* **RECORDS**
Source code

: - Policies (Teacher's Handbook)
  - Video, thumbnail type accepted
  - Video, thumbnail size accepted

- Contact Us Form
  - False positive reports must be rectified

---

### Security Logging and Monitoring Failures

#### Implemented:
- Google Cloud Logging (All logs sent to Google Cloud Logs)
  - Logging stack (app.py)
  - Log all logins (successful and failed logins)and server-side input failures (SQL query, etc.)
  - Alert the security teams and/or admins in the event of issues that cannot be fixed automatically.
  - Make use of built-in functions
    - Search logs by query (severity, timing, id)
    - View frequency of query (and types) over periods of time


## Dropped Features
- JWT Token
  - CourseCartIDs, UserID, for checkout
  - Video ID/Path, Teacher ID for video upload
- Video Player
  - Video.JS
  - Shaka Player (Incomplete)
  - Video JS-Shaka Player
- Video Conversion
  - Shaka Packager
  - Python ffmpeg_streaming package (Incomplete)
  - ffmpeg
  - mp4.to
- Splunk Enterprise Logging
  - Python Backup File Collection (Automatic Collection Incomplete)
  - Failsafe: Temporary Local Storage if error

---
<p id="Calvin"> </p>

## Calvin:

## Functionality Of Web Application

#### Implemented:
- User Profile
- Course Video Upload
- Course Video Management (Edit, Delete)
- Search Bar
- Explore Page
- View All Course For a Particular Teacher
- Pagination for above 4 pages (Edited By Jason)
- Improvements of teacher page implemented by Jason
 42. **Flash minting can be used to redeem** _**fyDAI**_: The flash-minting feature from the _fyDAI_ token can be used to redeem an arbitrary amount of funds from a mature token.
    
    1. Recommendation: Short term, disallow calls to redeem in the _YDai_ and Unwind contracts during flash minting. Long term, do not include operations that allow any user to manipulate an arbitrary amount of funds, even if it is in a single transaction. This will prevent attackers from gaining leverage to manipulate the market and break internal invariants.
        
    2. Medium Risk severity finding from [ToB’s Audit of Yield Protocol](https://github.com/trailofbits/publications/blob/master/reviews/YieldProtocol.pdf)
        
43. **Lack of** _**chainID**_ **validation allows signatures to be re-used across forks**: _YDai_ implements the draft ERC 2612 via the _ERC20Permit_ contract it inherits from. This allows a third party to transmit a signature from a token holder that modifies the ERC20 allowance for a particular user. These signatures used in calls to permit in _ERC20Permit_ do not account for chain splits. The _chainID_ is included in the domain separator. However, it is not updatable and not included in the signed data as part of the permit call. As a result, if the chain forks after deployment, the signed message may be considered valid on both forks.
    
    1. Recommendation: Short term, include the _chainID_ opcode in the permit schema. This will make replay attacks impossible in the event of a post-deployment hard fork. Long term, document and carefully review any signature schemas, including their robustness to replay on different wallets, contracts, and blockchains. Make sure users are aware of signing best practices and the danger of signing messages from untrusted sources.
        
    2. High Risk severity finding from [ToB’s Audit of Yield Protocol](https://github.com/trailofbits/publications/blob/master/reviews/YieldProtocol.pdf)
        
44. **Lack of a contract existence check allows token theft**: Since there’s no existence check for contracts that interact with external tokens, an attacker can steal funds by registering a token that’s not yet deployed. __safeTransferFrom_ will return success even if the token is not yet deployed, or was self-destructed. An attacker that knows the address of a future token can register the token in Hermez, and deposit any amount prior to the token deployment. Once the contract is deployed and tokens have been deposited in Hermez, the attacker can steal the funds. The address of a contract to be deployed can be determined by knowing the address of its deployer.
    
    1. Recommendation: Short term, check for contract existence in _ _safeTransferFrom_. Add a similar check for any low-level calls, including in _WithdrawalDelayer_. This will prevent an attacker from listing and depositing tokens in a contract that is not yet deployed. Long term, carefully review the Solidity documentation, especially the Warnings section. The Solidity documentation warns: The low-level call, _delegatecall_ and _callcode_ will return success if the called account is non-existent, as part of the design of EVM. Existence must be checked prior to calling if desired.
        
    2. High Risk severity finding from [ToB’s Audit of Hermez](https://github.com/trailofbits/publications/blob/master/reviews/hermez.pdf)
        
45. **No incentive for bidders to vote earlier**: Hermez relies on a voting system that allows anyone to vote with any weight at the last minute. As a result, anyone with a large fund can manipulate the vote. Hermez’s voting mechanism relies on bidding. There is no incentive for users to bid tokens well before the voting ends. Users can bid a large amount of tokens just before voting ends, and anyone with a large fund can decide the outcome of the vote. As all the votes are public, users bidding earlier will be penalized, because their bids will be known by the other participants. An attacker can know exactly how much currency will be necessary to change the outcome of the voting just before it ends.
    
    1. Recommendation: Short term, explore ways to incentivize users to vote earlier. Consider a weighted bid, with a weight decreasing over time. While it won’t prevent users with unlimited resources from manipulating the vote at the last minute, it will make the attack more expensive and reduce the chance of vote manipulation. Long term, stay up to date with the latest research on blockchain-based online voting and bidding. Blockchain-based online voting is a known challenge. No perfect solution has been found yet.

* **WORK ORDER**
Can you return every one of the records above word for word, with nothing changed?

* **EXERCISE RESULT**
Source code

: - Policies (Teacher's Handbook)
  - Video, thumbnail type accepted
  - Video, thumbnail size accepted

- Contact Us Form
  - False positive reports must be rectified

---

### Security Logging and Monitoring Failures

#### Implemented:
- Google Cloud Logging (All logs sent to Google Cloud Logs)
  - Logging stack (app.py)
  - Log all logins (successful and failed logins)and server-side input failures (SQL query, etc.)
  - Alert the security teams and/or admins in the event of issues that cannot be fixed automatically.
  - Make use of built-in functions
    - Search logs by query (severity, timing, id)
    - View frequency of query (and types) over periods of time


## Dropped Features
- JWT Token
  - CourseCartIDs, UserID, for checkout
  - Video ID/Path, Teacher ID for video upload
- Video Player
  - Video.JS
  - Shaka Player (Incomplete)
  - Video JS-Shaka Player
- Video Conversion
  - Shaka Packager
  - Python ffmpeg_streaming package (Incomplete)
  - ffmpeg
  - mp4.to
- Splunk Enterprise Logging
  - Python Backup File Collection (Automatic Collection Incomplete)
  - Failsafe: Temporary Local Storage if error

---
<p id="Calvin"> </p>

## Calvin:

## Functionality Of Web Application

#### Implemented:
- User Profile
- Course Video Upload
- Course Video Management (Edit, Delete)
- Search Bar
- Explore Page
- View All Course For a Particular Teacher
- Pagination for above 4 pages (Edited By Jason)
- Improvements of teacher page implemented by Jason
 42. **Flash minting can be used to redeem** _**fyDAI**_: The flash-minting feature from the _fyDAI_ token can be used to redeem an arbitrary amount of funds from a mature token.
    
    1. Recommendation: Short term, disallow calls to redeem in the _YDai_ and Unwind contracts during flash minting. Long term, do not include operations that allow any user to manipulate an arbitrary amount of funds, even if it is in a single transaction. This will prevent attackers from gaining leverage to manipulate the market and break internal invariants.
        
    2. Medium Risk severity finding from [ToB’s Audit of Yield Protocol](https://github.com/trailofbits/publications/blob/master/reviews/YieldProtocol.pdf)
        
43. **Lack of** _**chainID**_ **validation allows signatures to be re-used across forks**: _YDai_ implements the draft ERC 2612 via the _ERC20Permit_ contract it inherits from. This allows a third party to transmit a signature from a token holder that modifies the ERC20 allowance for a particular user. These signatures used in calls to permit in _ERC20Permit_ do not account for chain splits. The _chainID_ is included in the domain separator. However, it is not updatable and not included in the signed data as part of the permit call. As a result, if the chain forks after deployment, the signed message may be considered valid on both forks.
    
    1. Recommendation: Short term, include the _chainID_ opcode in the permit schema. This will make replay attacks impossible in the event of a post-deployment hard fork. Long term, document and carefully review any signature schemas, including their robustness to replay on different wallets, contracts, and blockchains. Make sure users are aware of signing best practices and the danger of signing messages from untrusted sources.
        
    2. High Risk severity finding from [ToB’s Audit of Yield Protocol](https://github.com/trailofbits/publications/blob/master/reviews/YieldProtocol.pdf)
        
44. **Lack of a contract existence check allows token theft**: Since there’s no existence check for contracts that interact with external tokens, an attacker can steal funds by registering a token that’s not yet deployed. __safeTransferFrom_ will return success even if the token is not yet deployed, or was self-destructed. An attacker that knows the address of a future token can register the token in Hermez, and deposit any amount prior to the token deployment. Once the contract is deployed and tokens have been deposited in Hermez, the attacker can steal the funds. The address of a contract to be deployed can be determined by knowing the address of its deployer.
    
    1. Recommendation: Short term, check for contract existence in _ _safeTransferFrom_. Add a similar check for any low-level calls, including in _WithdrawalDelayer_. This will prevent an attacker from listing and depositing tokens in a contract that is not yet deployed. Long term, carefully review the Solidity documentation, especially the Warnings section. The Solidity documentation warns: The low-level call, _delegatecall_ and _callcode_ will return success if the called account is non-existent, as part of the design of EVM. Existence must be checked prior to calling if desired.
        
    2. High Risk severity finding from [ToB’s Audit of Hermez](https://github.com/trailofbits/publications/blob/master/reviews/hermez.pdf)
        
45. **No incentive for bidders to vote earlier**: Hermez relies on a voting system that allows anyone to vote with any weight at the last minute. As a result, anyone with a large fund can manipulate the vote. Hermez’s voting mechanism relies on bidding. There is no incentive for users to bid tokens well before the voting ends. Users can bid a large amount of tokens just before voting ends, and anyone with a large fund can decide the outcome of the vote. As all the votes are public, users bidding earlier will be penalized, because their bids will be known by the other participants. An attacker can know exactly how much currency will be necessary to change the outcome of the voting just before it ends.
    
    1. Recommendation: Short term, explore ways to incentivize users to vote earlier. Consider a weighted bid, with a weight decreasing over time. While it won’t prevent users with unlimited resources from manipulating the vote at the last minute, it will make the attack more expensive and reduce the chance of vote manipulation. Long term, stay up to date with the latest research on blockchain-based online voting and bidding. Blockchain-based online voting is a known challenge. No perfect solution has been found yet.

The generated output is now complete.